Une synthèse difficile

Y a-t-il donc une alternative au blairisme ? La réponse ne saurait être tranchée. En supposant que le PS actuel surmonte sa « fabiusophobie », on peut faire l’hypothèse raisonnable que le socialisme est capable de dégager un nouveau compromis entre l’exigence de régulations non marchandes et les contraintes supposées indépassables du marché. Encore faut-il que le nouvel horizon social-démocrate soit capable de relancer à frais nouveaux la machinerie publique, de dégager des synthèses valables à l’échelle de la mondialisation et de ses immenses fractures sociales, et enfin de se couler dans les nouvelles cultures portées par le « mouvement », social et altermondialiste. L’éparpillement des opposants à la ligne majoritaire montre qu’il n’est pas si facile de formuler de telles synthèses.

On peut donc émettre aussi une hypothèse différente qui, partant de l’impossibilité de reproduire l’ancien compromis social-démocrate, met en doute la possibilité de construire des compromis viables, dans l’esprit de ce que l’on appelait naguère la « troisième voie » entre capitalisme et socialisme. Au fond, la « troisième voie » qui l’a historiquement emportée n’est ni celle du socialisme scandinave classique, ni celle du socialisme « méditerranéen » des années 1970, mais celle de la rupture introduite par Tony Blair. Auquel cas, coincé entre radicalité transformatrice et néolibéralisme, le socialisme européen n’aurait vraiment pas d’autre perspective cohérente que celle du « social-libéralisme » à l’anglo-saxonne, qui a d’ores et déjà tenté à la fois les héritiers de la social-démocratie allemande et les ex-communistes des Démocrates de gauche italiens. Mais si ce choix s’imposait structurellement, ce serait au prix d’un éloignement accéléré des couches populaires... et d’une concurrence exacerbée de la gauche du PS.

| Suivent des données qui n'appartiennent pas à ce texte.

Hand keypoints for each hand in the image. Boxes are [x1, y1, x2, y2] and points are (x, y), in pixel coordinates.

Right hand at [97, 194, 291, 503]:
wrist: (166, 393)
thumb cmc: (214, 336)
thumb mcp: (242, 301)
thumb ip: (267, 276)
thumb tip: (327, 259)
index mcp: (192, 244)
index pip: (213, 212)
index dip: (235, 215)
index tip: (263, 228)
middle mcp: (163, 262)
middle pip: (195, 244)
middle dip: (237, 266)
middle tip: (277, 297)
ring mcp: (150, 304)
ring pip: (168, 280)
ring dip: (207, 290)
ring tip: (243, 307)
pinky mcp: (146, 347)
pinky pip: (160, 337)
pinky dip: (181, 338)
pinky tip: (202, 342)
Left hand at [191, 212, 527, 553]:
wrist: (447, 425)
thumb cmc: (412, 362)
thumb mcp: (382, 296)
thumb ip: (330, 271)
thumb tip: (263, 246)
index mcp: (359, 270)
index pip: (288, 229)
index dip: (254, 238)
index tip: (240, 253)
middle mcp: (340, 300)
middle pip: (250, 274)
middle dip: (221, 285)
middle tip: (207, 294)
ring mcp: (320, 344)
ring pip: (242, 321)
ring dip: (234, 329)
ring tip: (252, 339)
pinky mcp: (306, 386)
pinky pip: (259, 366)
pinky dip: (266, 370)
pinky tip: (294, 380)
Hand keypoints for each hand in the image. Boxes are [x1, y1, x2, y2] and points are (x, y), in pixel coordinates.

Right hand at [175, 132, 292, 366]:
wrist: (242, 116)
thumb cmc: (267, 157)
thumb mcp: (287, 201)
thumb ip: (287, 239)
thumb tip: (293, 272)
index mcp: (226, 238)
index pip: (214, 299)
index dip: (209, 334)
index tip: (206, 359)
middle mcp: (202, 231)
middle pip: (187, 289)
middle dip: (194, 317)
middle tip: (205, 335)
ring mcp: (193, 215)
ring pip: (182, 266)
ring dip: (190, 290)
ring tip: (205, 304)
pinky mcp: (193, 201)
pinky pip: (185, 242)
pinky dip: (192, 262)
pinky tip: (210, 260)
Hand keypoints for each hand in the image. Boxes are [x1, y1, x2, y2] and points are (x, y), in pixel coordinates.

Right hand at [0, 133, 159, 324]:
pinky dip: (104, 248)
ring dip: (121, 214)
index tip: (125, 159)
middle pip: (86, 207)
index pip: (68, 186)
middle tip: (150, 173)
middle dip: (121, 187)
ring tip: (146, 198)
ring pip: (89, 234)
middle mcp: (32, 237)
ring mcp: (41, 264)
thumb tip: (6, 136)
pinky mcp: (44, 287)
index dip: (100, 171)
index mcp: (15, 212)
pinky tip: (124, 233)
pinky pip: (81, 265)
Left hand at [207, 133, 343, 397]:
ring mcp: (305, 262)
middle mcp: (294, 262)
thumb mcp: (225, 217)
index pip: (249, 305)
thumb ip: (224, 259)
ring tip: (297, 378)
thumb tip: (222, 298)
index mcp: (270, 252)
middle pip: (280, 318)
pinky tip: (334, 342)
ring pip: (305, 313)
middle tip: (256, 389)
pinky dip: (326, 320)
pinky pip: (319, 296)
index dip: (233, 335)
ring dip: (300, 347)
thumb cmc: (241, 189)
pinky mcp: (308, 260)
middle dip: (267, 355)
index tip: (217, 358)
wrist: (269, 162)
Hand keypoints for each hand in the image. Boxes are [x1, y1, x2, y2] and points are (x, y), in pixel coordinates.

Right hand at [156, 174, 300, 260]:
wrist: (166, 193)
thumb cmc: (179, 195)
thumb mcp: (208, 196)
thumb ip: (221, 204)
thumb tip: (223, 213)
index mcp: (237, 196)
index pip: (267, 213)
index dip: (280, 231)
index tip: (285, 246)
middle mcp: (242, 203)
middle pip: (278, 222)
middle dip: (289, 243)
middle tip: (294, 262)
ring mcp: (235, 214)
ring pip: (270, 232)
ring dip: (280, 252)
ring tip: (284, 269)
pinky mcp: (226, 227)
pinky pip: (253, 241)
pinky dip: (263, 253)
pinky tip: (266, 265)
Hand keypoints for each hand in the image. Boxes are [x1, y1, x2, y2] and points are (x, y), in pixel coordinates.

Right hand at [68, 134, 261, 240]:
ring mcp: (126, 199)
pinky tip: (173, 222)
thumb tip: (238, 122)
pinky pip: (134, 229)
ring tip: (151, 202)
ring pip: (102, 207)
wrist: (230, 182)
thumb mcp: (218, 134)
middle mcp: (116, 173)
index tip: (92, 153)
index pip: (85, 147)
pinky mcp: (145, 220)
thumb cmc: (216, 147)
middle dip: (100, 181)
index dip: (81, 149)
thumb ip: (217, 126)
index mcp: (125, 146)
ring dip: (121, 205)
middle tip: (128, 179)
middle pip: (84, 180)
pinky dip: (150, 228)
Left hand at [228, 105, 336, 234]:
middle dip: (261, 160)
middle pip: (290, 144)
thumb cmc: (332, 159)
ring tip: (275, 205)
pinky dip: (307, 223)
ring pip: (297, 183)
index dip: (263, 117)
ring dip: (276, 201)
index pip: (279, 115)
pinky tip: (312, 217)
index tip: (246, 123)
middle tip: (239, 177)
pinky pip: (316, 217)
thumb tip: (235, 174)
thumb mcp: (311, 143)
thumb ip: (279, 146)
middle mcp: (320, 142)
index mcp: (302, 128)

Le référendum du 29 mai et le récent exemple allemand résonnent alors comme un avertissement en écho du double risque d’une perte de substance du socialisme. Reste peut-être une troisième hypothèse : et si la gauche se recomposait autour d’autres choix que ceux nourris par l’esprit d’adaptation ? Dans ce cas, force serait de constater que la réponse n’est pas avant tout à l’intérieur du Parti socialiste lui-même, mais dans la dynamique populaire et dans le paysage général des sensibilités d’alternative.